In soil, ammonia-oxidizing bacteria (AOB) and ammonia-oxidizing archaea (AOA) are regarded as key factors mediating nitrous oxide (N2O) production and emission. However, there are scarce reports about the effect of film mulching on ammonia oxidizers, and the biological nitrification process of N2O emission is unclear. This study was based on potato field experiments under different mulching films, including polyethylene mulching film (PM), transparent degradable mulching film (TDM), black degradable mulching film (BDM), and bare land (CK). AOB and AOA abundances were estimated using real-time PCR, and their diversity and community structure were measured using high-throughput sequencing. Result revealed that the total N2O emission from CK was 12.32%-41.03% higher than that from film mulching soil.
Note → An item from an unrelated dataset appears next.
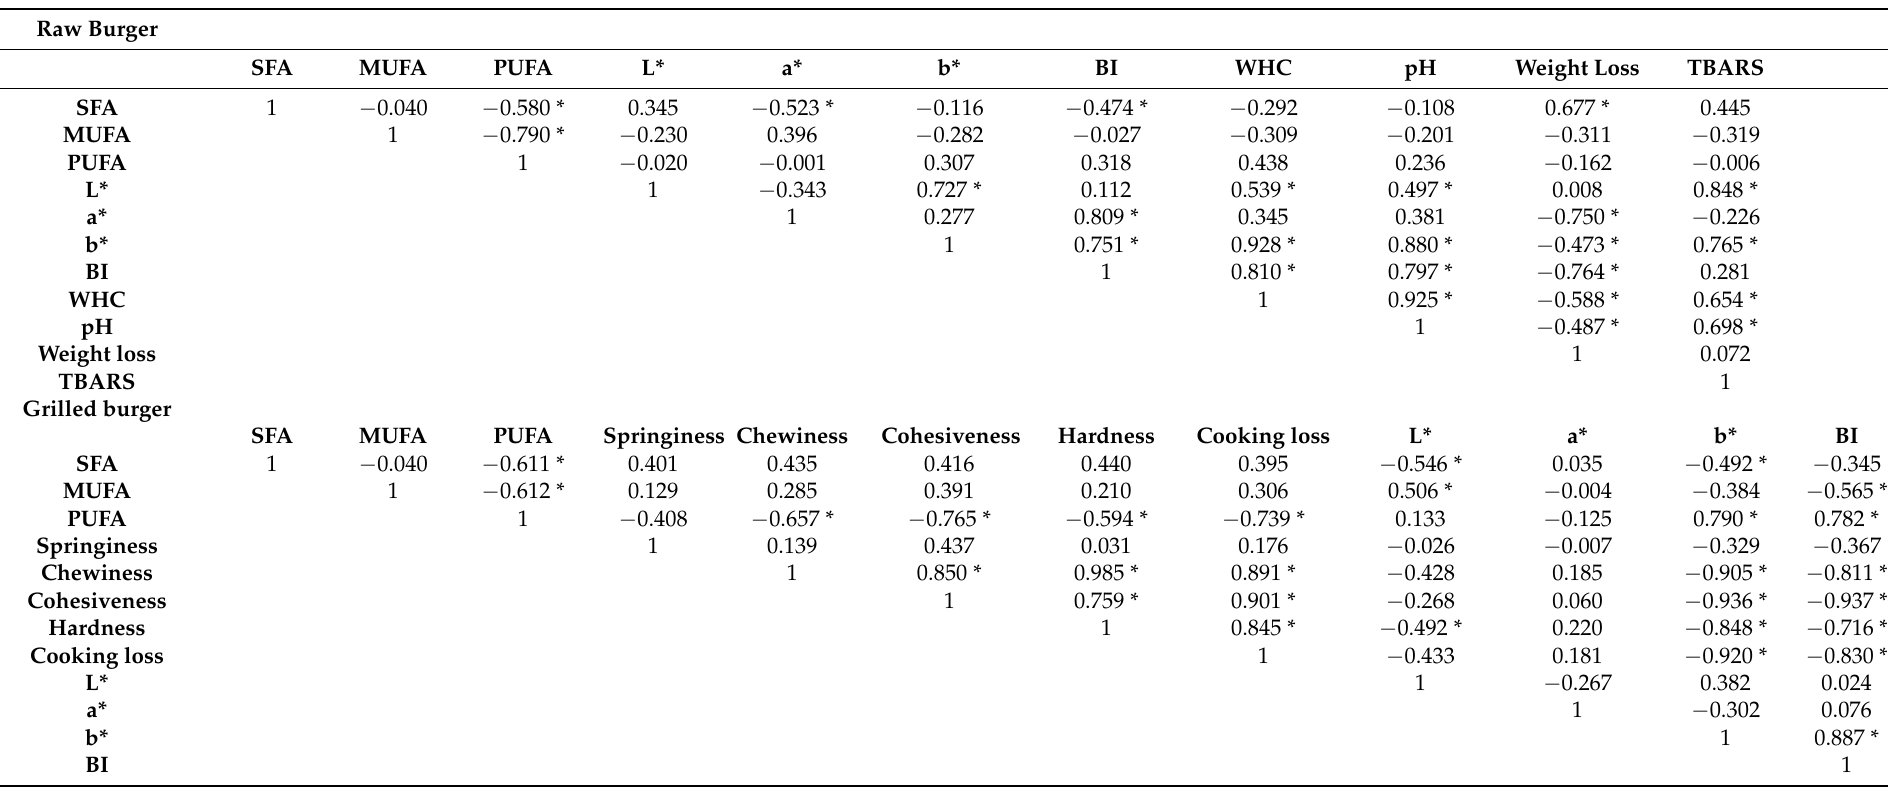
Table 8. Analysis of correlations among fatty acid profile (SFA, MUFA, and PUFA), color parameters (L*, a*, b*, and BI) and WHC, pH, weight and cooking loss, TBARS, and TPA parameters (springiness, chewiness, cohesiveness, and hardness) with raw and/or grilled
Under film mulching, according to total N2O emission from soil and N2O concentration in soil treatments were ordered as PM > BDM > TDM, and N2O production was closely correlated with copy numbers of the amoA gene. BDM significantly increased the number of amoA-AOB gene copies (P < 0.01), and PM significantly increased the those of amoA-AOA (P < 0.01). BDM and TDM increased AOB operational taxonomic units (OTUs), Chao1, Simpson, and Shannon indices, while PM increased the AOA OTUs and Chao1 index. Variations in AOA abundance and diversity were closely related to soil mineral N and temperature changes induced by polyethylene film mulching (P < 0.05), whereas AOB showed no significant association with soil properties. Meanwhile, we did not find a distinct treatment effect on AOB community structure. Our findings indicate that (i) degradable film mulching increased AOB abundance and diversity and N2O concentration, but obviously reduced N2O emissions, and (ii) AOA were more sensitive than AOB to polyethylene mulching film.